*** Excerpt to read ***

Of course, dynamic systems have their own tradeoffs, but they tend to scale better by volume content. You can then slap a simple cache in front and be done with it until views get in the hundred millions.
Just think of the immense amount of work a compiler is doing to compile a decently sized C++ or Rust binary.
If there was a need for it, static site generators could be scaled to tens or hundreds of thousands of pages and still finish in a few seconds. Caching partial results is always an option.
There are generators that are decently performant, like Hugo (Go) [1] or Zola (Rust) [2].
You are not wrong but it hardly matters for most blogs/product web sites.
For example, I generate my blog from markdown with a custom generator written in not-very-optomised Python. There are about 400 pages currently and it only takes about 2 seconds on a 6 year old MacBook to completely build the entire site.
Even if I write another 1000 blog posts each year, generating the site will still take less than a minute for the foreseeable future. Paying the cost of building the pages up front like this is still much better than having my users pay it by waiting 10s of seconds from the page to slowly be dredged out of a database.
There are sites that do have tens of thousands of pages, and perhaps a content management system is appropriate for them. Horses for courses and all that.
Can't you serve a static site purely from memory and avoid hitting the filesystem altogether? If the site is not huge then all the pages could easily fit in memory and served from a memory cache.
When you serve from the filesystem, your content is usually in the filesystem cache in practice, and then it's being served from memory.
Adding a memory cache on top of the filesystem cache is probably a waste of time for no gain (unless your workload has really specific pattern maybe…).

*** End of Excerpt to read ***

**Check your understanding**.
1. In the thread on static site generators, why is adding a memory cache on top of the filesystem cache probably not worth it? Answer in one to three sentences.
2. According to the thread on static site generators, how long does the custom generator take to build the whole blog of about 400 pages?
3. Please say whether each statement agrees with the thread on static site generators, answering yes or no and quoting the deciding words. (a) Hugo is a generator written in Go. (b) The blog built with the custom generator currently has about 4,000 pages. (c) A content management system may be appropriate for sites with tens of thousands of pages.

*** Material shown ***

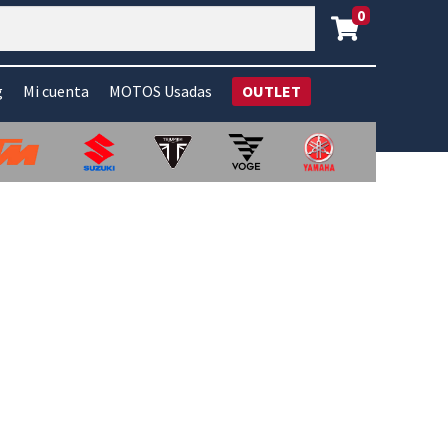
0
g
Mi cuenta
MOTOS Usadas
OUTLET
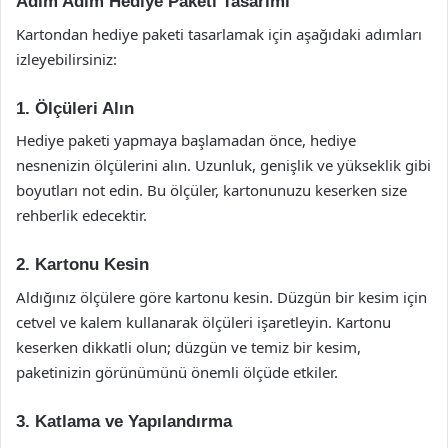
Adım Adım Hediye Paketi Tasarımı
Kartondan hediye paketi tasarlamak için aşağıdaki adımları
izleyebilirsiniz:
1. Ölçüleri Alın
Hediye paketi yapmaya başlamadan önce, hediye
nesnenizin ölçülerini alın. Uzunluk, genişlik ve yükseklik gibi
boyutları not edin. Bu ölçüler, kartonunuzu keserken size
rehberlik edecektir.
2. Kartonu Kesin
Aldığınız ölçülere göre kartonu kesin. Düzgün bir kesim için
cetvel ve kalem kullanarak ölçüleri işaretleyin. Kartonu
keserken dikkatli olun; düzgün ve temiz bir kesim,
paketinizin görünümünü önemli ölçüde etkiler.
3. Katlama ve Yapılandırma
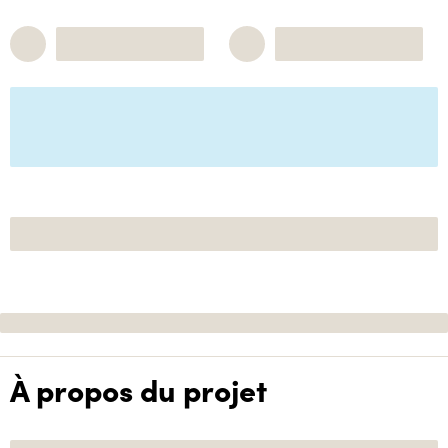
À propos du projet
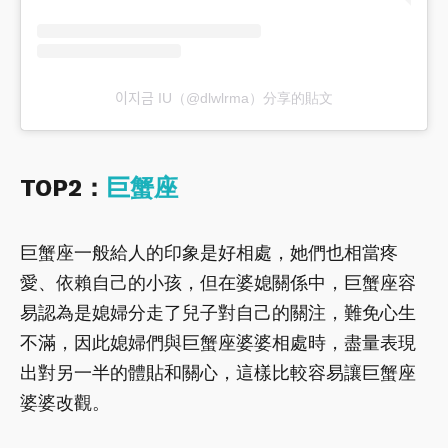
이지금 IU（@dlwlrma）分享的貼文
TOP2：
巨蟹座
巨蟹座一般給人的印象是好相處，她們也相當疼
愛、依賴自己的小孩，但在婆媳關係中，巨蟹座容
易認為是媳婦分走了兒子對自己的關注，難免心生
不滿，因此媳婦們與巨蟹座婆婆相處時，盡量表現
出對另一半的體貼和關心，這樣比較容易讓巨蟹座
婆婆改觀。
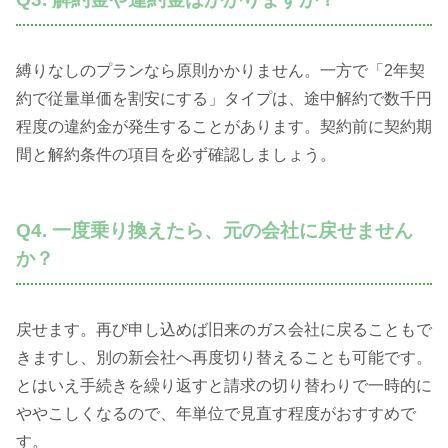
縛りなしのプランなら原則かかりません。一方で「2年契
約で従量単価を割安にする」タイプは、途中解約で数千円
程度の違約金が発生することがあります。契約前に契約期
間と解約条件の項目を必ず確認しましょう。
Q4. 一度乗り換えたら、元の会社に戻せません
か？
戻せます。再び申し込めば旧来のガス会社に戻ることもで
きますし、別の新会社へ再度切り替えることも可能です。
とはいえ手続きを繰り返すと請求の切り替わりで一時的に
ややこしくなるので、年単位で見直す程度がおすすめで
す。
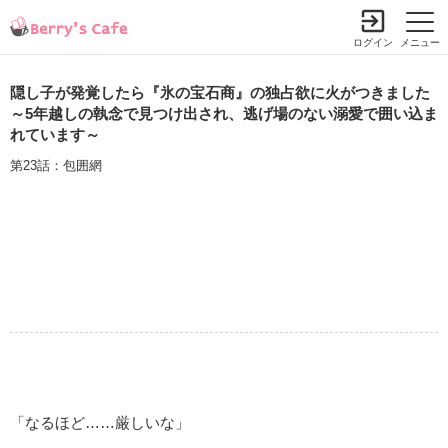
ログイン
メニュー
隠し子が発覚したら『氷の宝石商』の独占欲に火がつきました
～5年越しの執念で見つけ出され、逃げ場のない溺愛で囲い込ま
れています～
第23話：包囲網
「なるほど……厳しいな」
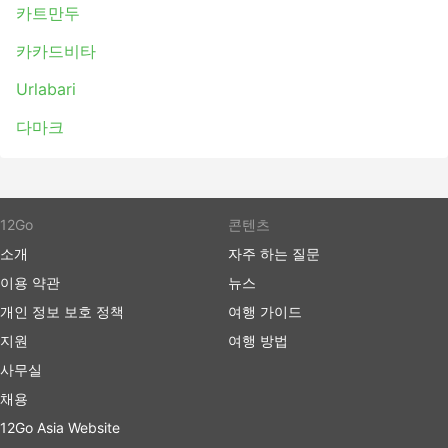
카트만두
카카드비타
Urlabari
다마크
12Go
콘텐츠
소개
자주 하는 질문
이용 약관
뉴스
개인 정보 보호 정책
여행 가이드
지원
여행 방법
사무실
채용
12Go Asia Website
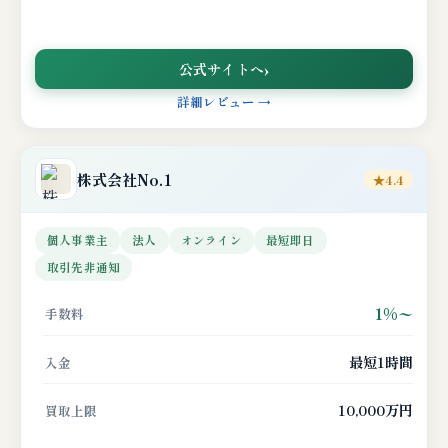
公式サイトへ
詳細レビュー →
株式会社No.1
★4.4
個人事業主
法人
オンライン
最短即日
取引先非通知
1%〜
手数料
最短1時間
入金
10,000万円
買取上限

*** End of Material shown ***

**Outputs by task**.
1. When content is served from the filesystem, it usually already sits in the filesystem cache, so it is already being served from memory. Another memory cache on top would probably be a waste of time with no gain, unless the workload has a very specific pattern.

2. About 2 seconds on a 6-year-old MacBook.

3.
(a) Yes: "Hugo (Go)"
(b) No: "There are about 400 pages currently"
(c) Yes: "There are sites that do have tens of thousands of pages, and perhaps a content management system is appropriate for them."